Пафнутьич купил незадорого добрый короткий кинжал, Павел Степанович полдня его точил на камне в сараюшке. Еще через день дьяк, чтобы не перехватили Молчана с Федосеем по пути караульщики, спроворил им лист с подписью и с висячей черной сургучной печатью. В листе было написано, что они гости-купцы суконной сотни, едут к Воронежу по своей торговой и комерц надобности.

— Что оно за комерц? — спросил Федосей.

— А кто его ведает! — ответил дьяк. — Велено так писать, мы и пишем. Комерц — значит комерц…

Федосей взял из рук дьяка бумагу, посмотрел на свет, покачал головою:

— Хитрая работа! Сам трудился?

— А кто же?

— Хорошо постарался. По торговой и комерц. Ишь…

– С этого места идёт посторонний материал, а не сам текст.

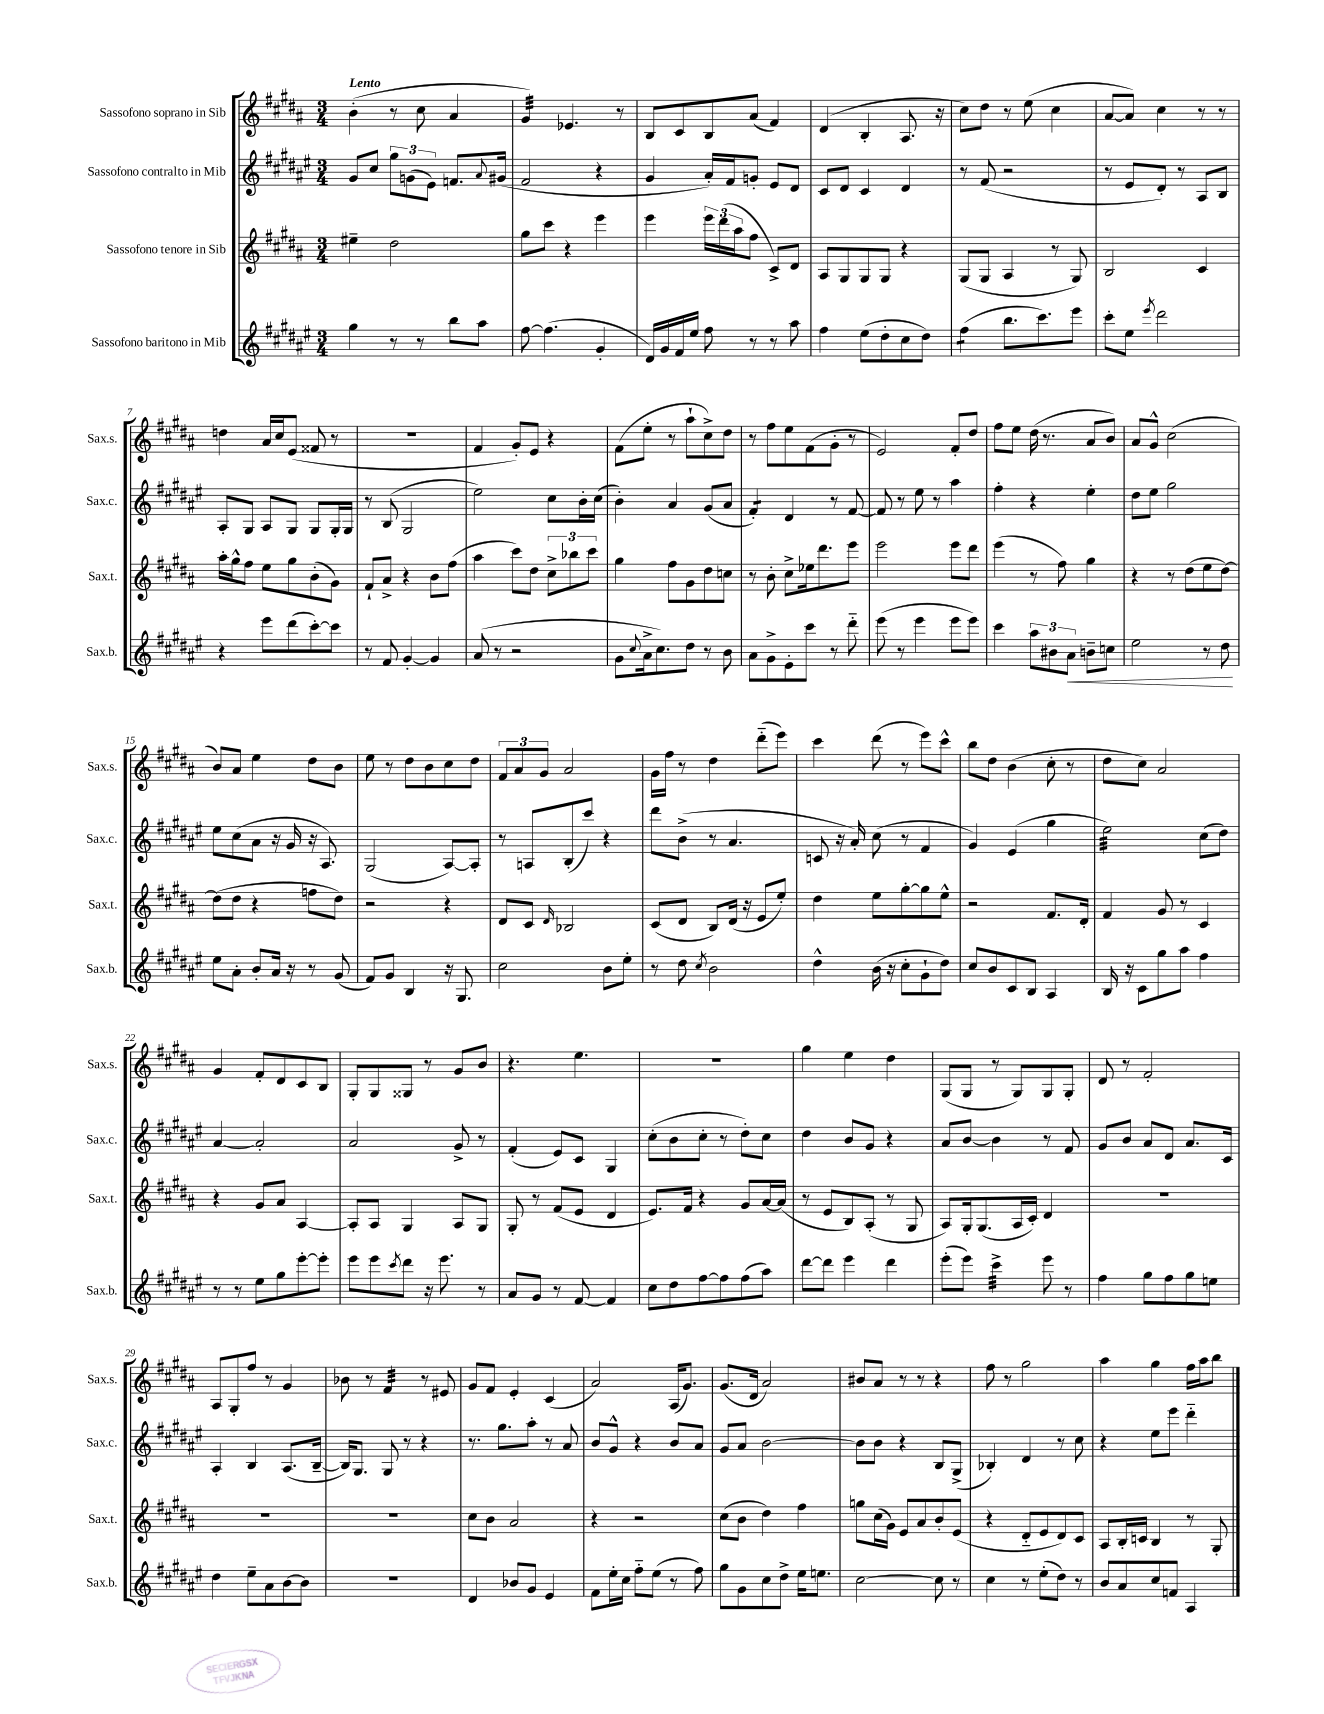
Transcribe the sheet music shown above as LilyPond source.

<<
\new StaffGroup <<
\new Staff = "s0" \with { instrumentName = "Sassofono soprano in Sib" shortInstrumentName = "Sax.s." } {
    \clef treble \key b \major \numericTimeSignature \time 3/4 \tempo "Lento"
    b'4-.( r8 cis''8 ais'4 |
    gis'4:32) ees'4. r8 |
    b8 cis'8 b8 ais'8( fis'4) |
    dis'4( b4-. ais8. r16 |
    cis''8) dis''8 r8 e''8( cis''4 |
    ais'8~ ais'8) cis''4 r8 r8 |
    d''4 ais'16 cis''16 e'8( fisis'8 r8 |
    R2. |
    fis'4 gis'8-.) e'8 r4 |
    fis'8( e''8-. r8 ais''8-! cis''8->) dis''8 |
    r8 fis''8 e''8 fis'8( gis'8-. r8 |
    e'2) fis'8-. dis''8 |
    fis''8 e''8 dis''16( r8. ais'8 b'8) |
    ais'8 gis'8-^ cis''2( |
    b'8) ais'8 e''4 dis''8 b'8 |
    e''8 r8 dis''8 b'8 cis''8 dis''8 |
    \tuplet 3/2 { fis'8 ais'8 gis'8 } ais'2 |
    gis'16 fis''16 r8 dis''4 dis'''8-_( e'''8) |
    cis'''4 dis'''8( r8 e'''8) cis'''8-^ |
    b''8 dis''8 b'4( cis''8-. r8 |
    dis''8 cis''8) ais'2 |
    gis'4 fis'8-. dis'8 cis'8 b8 |
    gis8-. gis8 gisis8 r8 gis'8 b'8 |
    r4. e''4. |
    R2. |
    gis''4 e''4 dis''4 |
    gis8( gis8 r8 gis8) gis8 gis8-. |
    dis'8 r8 fis'2-. |
    ais8 gis8-. fis''8 r8 gis'4 |
    bes'8 r8 fis'4:32 r8 eis'8 |
    gis'8 fis'8 e'4-. cis'4( |
    ais'2) ais16( gis'8.) |
    gis'8.( dis'16 ais'2) |
    bis'8 ais'8 r8 r8 r4 |
    fis''8 r8 gis''2 |
    ais''4 gis''4 fis''16 ais''16 b''8 \bar "|." |
}
\new Staff = "s1" \with { instrumentName = "Sassofono contralto in Mib" shortInstrumentName = "Sax.c." } {
    \clef treble \key fis \major \numericTimeSignature \time 3/4
    gis'8 cis''8 \tuplet 3/2 { gis''8 g'8( eis'8) } f'8. \appoggiatura { ais'8 } gis'16( |
    fis'2 r4 |
    gis'4 ais'16-.) fis'16 g'8-. eis'8 dis'8 |
    cis'8 dis'8 cis'4 dis'4 |
    r8 fis'8( r2 |
    r8 eis'8 dis'8-.) r8 ais8 b8 |
    ais8-. gis8 ais8 gis8 gis8 gis16-. gis16 |
    r8 b8( gis2 |
    eis''2) cis''8 b'16-. cis''16( |
    b'4-.) ais'4 gis'8( ais'8 |
    fis'4:8-.) dis'4 r8 fis'8~ |
    fis'8 r8 eis''8 r8 ais''4 |
    fis''4-. r4 eis''4-. |
    dis''8 eis''8 gis''2 |
    eis''8 cis''8( ais'8 r16 gis'16 r16 ais8.) |
    gis2( ais8~) ais8-. |
    r8 a8 b8-.( cis'''8) r4 |
    dis'''8 b'8->( r8 ais'4. |
    c'8 r16 ais'16-.) cis''8( r8 fis'4 |
    gis'4) eis'4( gis''4 |
    eis''2:32) cis''8( dis''8) |
    ais'4~ ais'2-. |
    ais'2 gis'8-> r8 |
    fis'4-.( eis'8) cis'8 gis4 |
    cis''8-.( b'8 cis''8-. r8 dis''8-.) cis''8 |
    dis''4 b'8 gis'8 r4 |
    ais'8 b'8~ b'4 r8 fis'8 |
    gis'8 b'8 ais'8 dis'8 ais'8. cis'16 |
    ais4-. b4 ais8.( b16~-- |
    b16) gis8. gis8 r8 r4 |
    r8. gis''8. ais''8-. r8 ais'8 |
    b'8 gis'8-^ r4 b'8 ais'8 |
    gis'8 ais'8 b'2~ |
    b'8 b'8 r4 b8 gis8->( |
    bes4-.) dis'4 r8 cis''8 |
    r4 eis''8 eis'''8 dis'''4-_ \bar "|." |
}
\new Staff = "s2" \with { instrumentName = "Sassofono tenore in Sib" shortInstrumentName = "Sax.t." } {
    \clef treble \key b \major \numericTimeSignature \time 3/4
    eis''4-- dis''2 |
    gis''8 cis'''8 r4 e'''4 |
    e'''4 \tuplet 3/2 { e'''16 dis'''16( ais''16 } fis''8 cis'8->) dis'8 |
    ais8 gis8 gis8 gis8 r4 |
    gis8( gis8 ais4 r8 gis8) |
    b2 cis'4 |
    ais''16-. gis''16-^ fis''8 e''8 gis''8 b'8-.( gis'8) |
    fis'8-! ais'8-> r4 b'8 fis''8( |
    ais''4 cis'''8) dis''8 \tuplet 3/2 { cis''8-> bes''8 cis'''8 } |
    gis''4 fis''8 gis'8 dis''8 c''8 |
    r8 b'8-. cis''8-> ees''16 dis'''8. e'''8 |
    e'''2 e'''8 dis'''8 |
    e'''4( r8 fis''8) gis''4 |
    r4 r8 dis''8( e''8 dis''8~) |
    dis''8( dis''8 r4 f''8 dis''8) |
    r2 r4 |
    dis'8 cis'8 \grace { dis'16 } bes2 |
    cis'8( dis'8 b8) dis'16( r16 e'8 e''8-.) |
    dis''4 e''8 gis''8~-. gis''8 e''8-^ |
    r2 fis'8. dis'16-. |
    fis'4 gis'8 r8 cis'4 |
    r4 gis'8 ais'8 ais4~ |
    ais8-. ais8 gis4 ais8 gis8 |
    gis8-. r8 fis'8( e'8 dis'4 |
    e'8.) fis'16 r4 gis'8 ais'16~ ais'16( |
    r8 e'8 b8) ais8-.( r8 gis8 |
    ais8) gis16-. gis8.( ais16 cis'16-.) dis'4 |
    R2. |
    R2. |
    R2. |
    cis''8 b'8 ais'2 |
    r4 r2 |
    cis''8( b'8 dis''4) fis''4 |
    g''8 cis''16( gis'16) e'8 ais'8 b'8-. e'8( |
    r4 dis'8-_ e'8 dis'8) cis'8 |
    ais8 b16-. c'16 b4 r8 gis8-. \bar "|." |
}
\new Staff = "s3" \with { instrumentName = "Sassofono baritono in Mib" shortInstrumentName = "Sax.b." } {
    \clef treble \key fis \major \numericTimeSignature \time 3/4
    gis''4 r8 r8 b''8 ais''8 |
    fis''8~ fis''4.( gis'4-. |
    dis'16) gis'16 fis'16 eis''16 fis''8 r8 r8 ais''8 |
    fis''4 eis''8( dis''8-. cis''8 dis''8) |
    fis''4:8( b''8. cis'''8.) eis'''8 |
    cis'''8-. eis''8 \acciaccatura { eis'''8 } dis'''2 |
    r4 eis'''8 dis'''8( cis'''8~-.) cis'''8 |
    r8 fis'8 gis'4~-. gis'4 |
    ais'8( r8 r2 |
    gis'8 \appoggiatura { cis''8 } ais'16-> cis''8.) dis''8 r8 b'8 |
    ais'8 gis'8-> eis'8-. cis'''8 r8 dis'''8-_ |
    eis'''8( r8 eis'''4 eis'''8 eis'''8) |
    cis'''4 \tuplet 3/2 { ais''8 bis'8 ais'8\< } b'8-- c''8 |
    eis''2 r8 dis''8\! |
    eis''8 ais'8-. b'8-. ais'16 r16 r8 gis'8( |
    fis'8) gis'8 b4 r16 gis8. |
    cis''2 b'8 eis''8-. |
    r8 dis''8 \acciaccatura { cis''8 } b'2 |
    dis''4-^ b'16( r16 cis''8-. gis'8-! dis''8) |
    cis''8 b'8 cis'8 b8 ais4 |
    b16 r16 cis'8 gis''8 ais''8 fis''4 |
    r8 r8 eis''8 gis''8 eis'''8~-. eis'''8-. |
    eis'''8 eis'''8 \acciaccatura { cis'''8 } dis'''8 r16 eis'''8. r8 |
    ais'8 gis'8 r8 fis'8~ fis'4 |
    cis''8 dis''8 fis''8~ fis''8 fis''8( ais''8) |
    dis'''8~ dis'''8 eis'''4 dis'''4 |
    eis'''8-.( eis'''8) cis'''4:32-> eis'''8 r8 |
    fis''4 gis''8 fis''8 gis''8 e''8 |
    dis''4 eis''8-- ais'8 b'8~ b'8 |
    R2. |
    dis'4 bes'8 gis'8 eis'4 |
    fis'8 eis''16-. cis''16 fis''8-_ eis''8( r8 fis''8) |
    gis''8 gis'8 cis''8 dis''8-> eis''16 e''8. |
    cis''2~ cis''8 r8 |
    cis''4 r8 eis''8-.( dis''8) r8 |
    b'8 ais'8 cis''8 f'8 ais4 \bar "|." |
}
>>
>>
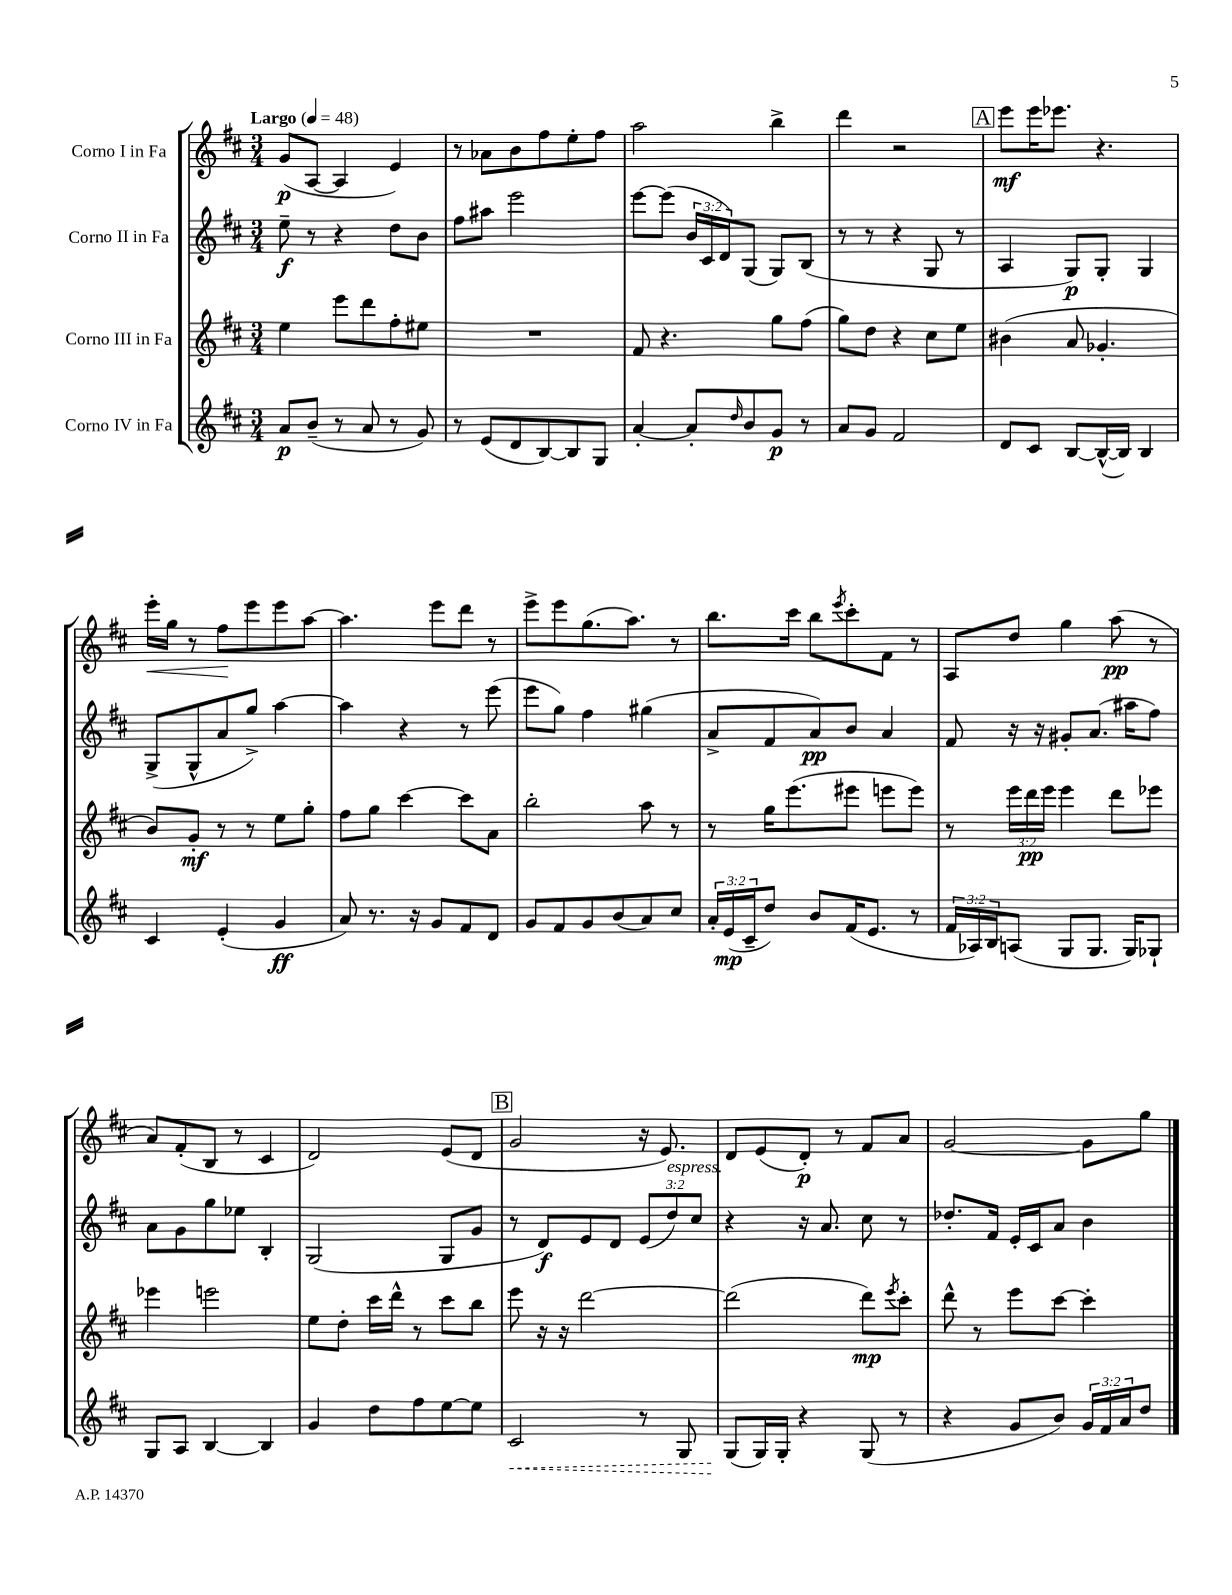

Дьяк выпил за свои старания чарку водки, закусил капусткой, сказал, что надобно бы путникам приодеться, эдак и с любым комерцем их схватят. Пафнутьич, подумавши, молвил, что в полуектовском доме осталась кое-какая одежонка, покойный, надо быть, не осудит нисколько, ежели ту одежонку отдаст он на богоугодное дело Кузнецу да Молчану. Как-никак, все оно на пользу Сильвестру Петровичу…

— В своей тележке ехать надобно! — еще опрокинув чарку, посоветовал дьяк. — Сторговать незадорого можно. А пешком с сей бумагою негоже.

Молчан и Федосей переглянулись: денег оставалось вовсе немного.

— Он верно толкует! — сказал дед. — Покуда пешком протрюхаете, Федор Матвеевич и отъедет. Ныне подолгу-то на месте не сидят… Кому добро, коли не застанете?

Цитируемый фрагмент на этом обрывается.